Ich wollte Dir diesen friedvollen Traum berichten. Das Wetter bessert sich ein wenig. Ich werde einen Ausflug aufs Land wagen. Im übrigen ist mir alles Äußere gleichgültig. Nein, mein lieber Freund, kein Glück nimmt mir die bittere Last vom Herzen, die Deine Abwesenheit mir bringt.

 
 
 
29.  April 1839
 
. . . Seit Deiner Abreise habe ich meine große Verstimmung noch nicht überwinden können. Schlafengehen, Aufstehen, dies ist von einer Traurigkeit, die ich nicht unterdrücken kann. Ach! mein liebes Kind, könnte man, bevor man bestimmte Opfer bringt, die eigene Seele durchschauen, hätte man im Innersten sie zu unterschreiben kaum den Mut? Denkst Du nicht auch so, mein armer Freund? Ich beschwöre Dich, zumindest Deine Gedanken zu zerstreuen. Dein Glück ist mir weit mehr als das meine! Großer Gott, mit welchem Preise wollte ich es doch erkaufen, wenn ich etwas besäße.

 


Orléans, 8. Mai 1939
 
Niemals werde ich Dir die Schönheit der Kathedrale  wiedergeben können; man verläßt sie nur, um sie dann von außen zu bewundern. Wie bedaure ich es, daß Du nicht da bist, um mich zu begleiten! Wie schade, daß ich nicht zeichnen kann, um Dir eine Idee von diesem herrlichen Schiff zu geben, dessen Segel durchbrochene Flügel sind, wie ungefähr jene, die den Dom von Mailand in die Höhe erheben. Wie rasch die Zeit vergeht, und sie entflieht mir mit Dir.
 

 
 
Orléans, den 14. Mai 1839
 
Bei aller Freude über Dein mir so wohltuendes Lob – es wird der einzige Erfolg meines Buches sein – erweckst Du mir mit der Frage, ob ich es störend empfände, Deine Frau zu sein, tiefen Kummer. Höre, Valmore, ich bin außer mir, daß Du mich für ein so oberflächliches und niedriges Geschöpf hältst.
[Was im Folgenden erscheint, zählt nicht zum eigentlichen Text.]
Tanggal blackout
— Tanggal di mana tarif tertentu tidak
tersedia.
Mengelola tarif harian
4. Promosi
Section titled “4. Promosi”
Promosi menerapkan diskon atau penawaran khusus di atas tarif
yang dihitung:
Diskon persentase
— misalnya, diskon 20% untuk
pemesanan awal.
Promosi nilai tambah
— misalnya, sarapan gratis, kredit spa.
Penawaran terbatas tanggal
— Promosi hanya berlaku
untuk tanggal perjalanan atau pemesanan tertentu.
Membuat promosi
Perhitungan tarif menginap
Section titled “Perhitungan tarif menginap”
Mir ehrgeizige Absichten, Habgier oder Verlangen nach weltlichen Genüssen zuzuschreiben -, es zerreißt mir das Herz, das nur von Dir erfüllt ist und dem Wunsche, Dich glücklich zu sehen. Ich würde Dir mit Freuden in die Tiefen des Gefängnisses oder in die Fremde folgen. Das weißt Du, und diese Gedanken befallen Dich zu meinem Schmerz immer nur nach der Lektüre des elenden Gestammels, dessen ich mich schäme, wenn ich es mit den schönen Werken vergleiche, die Dein Geschmack mich schätzen gelehrt hat. Nunmehr sage ich Dir aufrichtig und vor Gott, daß es auf Erden keinen Menschen gibt, dem ich durch die Bande verknüpft sein möchte, die uns einen. Der Charakter aller andern flößt mir nur Entsetzen ein. Habe ich es Dir nicht oft genug gesagt, um Dich zu überzeugen? Doch ach! es ist also wahr: man kann dem andern nicht ins Herz sehen.